Too often, programs sold to the public as key to supporting vulnerable or disadvantaged groups end up enriching fraudsters instead.
Punishment under the law, of course, but also sturdy guardrails, installed by policymakers, to prevent this fraud from recurring ad nauseam.
The California Post reported this week that Sheryl Davis, a former top San Francisco official, faces 17 felony charges for alleged personal use of taxpayer money meant for the city’s black residents.
The ex-human rights exec and her beau, James Spingola, allegedly pinched millions of tax dollars for parties, luxury travel, and other perks in what prosecutors called “a pattern of self-dealing.”
Davis stands accused of misusing at least $4.6 million in taxpayer money.

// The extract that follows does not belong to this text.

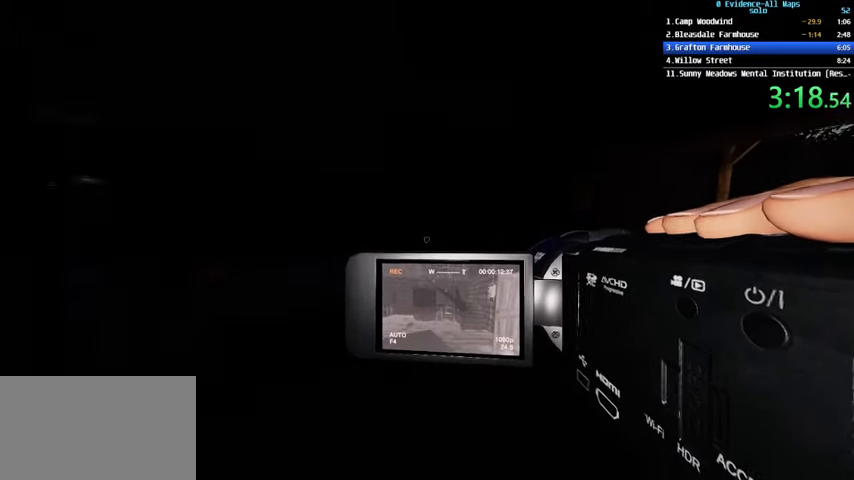
{"keys": ["d", "w"], "mouse": [], "events": [[67, "d", "down"], [301, "d", "up"], [434, "d", "down"]]}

This case, along with a trail of others, points to a glaring need for (strong and systematic) controls on public spending –– regardless of how sympathetic certain causes, people or programs may be.
Tens of billions in fraudulent pandemic-era Paycheck Protection Program (PPP) loans, ostensibly to help small businesses.
Billions in COVID-related California unemployment fraud –– including payments to prison inmates.
Billions in misused Black Lives Matter donations in the wake of the George Floyd tragedy in Minnesota.
Billions in tax dollars meant for Minnesota child care, nutrition and autism services that instead went to fraudsters, a k a “Learing Centers.”
Tens of billions in suspected hospice fraud in California today, with taxpayers funding nonexistent care, multiple hospices at a single address, and a host of other end-of-life health-care scams.
And now this case of flagrant fraud in San Francisco.
The pattern is clear: Those who prey on taxpayers, especially through sympathy-inducing social programs, have grown strikingly brazen.
They recognize the public impulse to help others, especially the vulnerable. They see rivers of taxpayer dollars. They exploit lax controls, scant oversight, and politicians’ reflexive defense of social spending.
In Minnesota, authorities reportedly slow-walked fraud investigations –– in part because many of the suspects were Somali.
In California, state officials such as Gov. Gavin Newsom and Attorney General Rob Bonta have downplayed blatant hospice fraud, often training their fire on … the investigators.
Elected officials should prevent, stop, and punish fraud, not excuse or ignore it or worse, attack those who strive to end it.
The recurring scandals decimate public trust in governments that demand ever-rising taxes all the time at every level.
They’re sick of tax dollars vanishing, often by the millions or billions, in clouds of good intentions.